==== Material for this task

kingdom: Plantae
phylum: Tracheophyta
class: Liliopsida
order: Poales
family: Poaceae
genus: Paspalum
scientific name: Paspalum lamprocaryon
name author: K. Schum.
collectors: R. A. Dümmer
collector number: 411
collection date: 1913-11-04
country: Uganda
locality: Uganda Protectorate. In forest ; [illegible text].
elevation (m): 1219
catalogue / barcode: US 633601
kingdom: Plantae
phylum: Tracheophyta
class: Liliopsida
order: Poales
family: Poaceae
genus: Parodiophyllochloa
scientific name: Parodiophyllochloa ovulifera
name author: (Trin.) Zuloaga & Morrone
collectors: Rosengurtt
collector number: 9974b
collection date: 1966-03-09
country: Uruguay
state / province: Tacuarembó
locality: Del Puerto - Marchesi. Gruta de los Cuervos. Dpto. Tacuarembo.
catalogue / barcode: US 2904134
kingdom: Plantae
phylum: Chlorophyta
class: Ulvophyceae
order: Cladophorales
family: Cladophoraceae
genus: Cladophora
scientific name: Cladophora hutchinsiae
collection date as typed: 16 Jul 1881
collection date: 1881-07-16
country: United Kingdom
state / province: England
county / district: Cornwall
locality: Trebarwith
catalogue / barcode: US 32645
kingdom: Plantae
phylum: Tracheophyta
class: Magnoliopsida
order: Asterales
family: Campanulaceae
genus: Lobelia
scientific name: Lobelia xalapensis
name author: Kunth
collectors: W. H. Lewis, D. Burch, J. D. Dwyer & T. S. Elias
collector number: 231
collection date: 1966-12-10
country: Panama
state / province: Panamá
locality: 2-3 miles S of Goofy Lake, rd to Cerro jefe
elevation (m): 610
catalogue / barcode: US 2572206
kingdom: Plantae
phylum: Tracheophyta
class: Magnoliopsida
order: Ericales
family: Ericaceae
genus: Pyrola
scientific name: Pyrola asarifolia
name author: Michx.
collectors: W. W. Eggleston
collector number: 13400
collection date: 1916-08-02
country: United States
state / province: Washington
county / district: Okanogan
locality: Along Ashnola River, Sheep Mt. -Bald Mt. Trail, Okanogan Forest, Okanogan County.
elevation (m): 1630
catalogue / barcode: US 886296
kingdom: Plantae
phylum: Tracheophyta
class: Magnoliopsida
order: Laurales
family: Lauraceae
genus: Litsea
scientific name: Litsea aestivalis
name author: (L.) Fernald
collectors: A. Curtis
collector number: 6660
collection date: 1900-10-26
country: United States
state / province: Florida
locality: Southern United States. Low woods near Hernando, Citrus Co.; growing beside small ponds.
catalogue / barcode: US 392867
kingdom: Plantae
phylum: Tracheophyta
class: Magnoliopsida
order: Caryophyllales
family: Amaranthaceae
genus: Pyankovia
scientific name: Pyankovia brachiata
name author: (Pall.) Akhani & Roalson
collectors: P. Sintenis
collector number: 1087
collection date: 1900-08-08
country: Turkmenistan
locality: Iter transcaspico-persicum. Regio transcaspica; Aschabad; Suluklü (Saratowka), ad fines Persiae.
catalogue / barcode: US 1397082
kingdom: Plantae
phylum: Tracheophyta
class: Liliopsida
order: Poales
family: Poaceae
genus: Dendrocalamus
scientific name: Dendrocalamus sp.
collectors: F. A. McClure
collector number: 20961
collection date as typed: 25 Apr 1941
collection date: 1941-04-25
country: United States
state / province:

========

* Brief
Copy out the lines from the one with "scientific name: Cladophora hutchinsiae" up to and including the one with "state / province: Florida", changing "locality" to "site" and leaving everything else the same.

* Completed exercise
scientific name: Cladophora hutchinsiae
collection date as typed: 16 Jul 1881
collection date: 1881-07-16
country: United Kingdom
state / province: England
county / district: Cornwall
site: Trebarwith
catalogue / barcode: US 32645
kingdom: Plantae
phylum: Tracheophyta
class: Magnoliopsida
order: Asterales
family: Campanulaceae
genus: Lobelia
scientific name: Lobelia xalapensis
name author: Kunth
collectors: W. H. Lewis, D. Burch, J. D. Dwyer & T. S. Elias
collector number: 231
collection date: 1966-12-10
country: Panama
state / province: Panamá
site: 2-3 miles S of Goofy Lake, rd to Cerro jefe
elevation (m): 610
catalogue / barcode: US 2572206
kingdom: Plantae
phylum: Tracheophyta
class: Magnoliopsida
order: Ericales
family: Ericaceae
genus: Pyrola
scientific name: Pyrola asarifolia
name author: Michx.
collectors: W. W. Eggleston
collector number: 13400
collection date: 1916-08-02
country: United States
state / province: Washington
county / district: Okanogan
site: Along Ashnola River, Sheep Mt. -Bald Mt. Trail, Okanogan Forest, Okanogan County.
elevation (m): 1630
catalogue / barcode: US 886296
kingdom: Plantae
phylum: Tracheophyta
class: Magnoliopsida
order: Laurales
family: Lauraceae
genus: Litsea
scientific name: Litsea aestivalis
name author: (L.) Fernald
collectors: A. Curtis
collector number: 6660
collection date: 1900-10-26
country: United States
state / province: Florida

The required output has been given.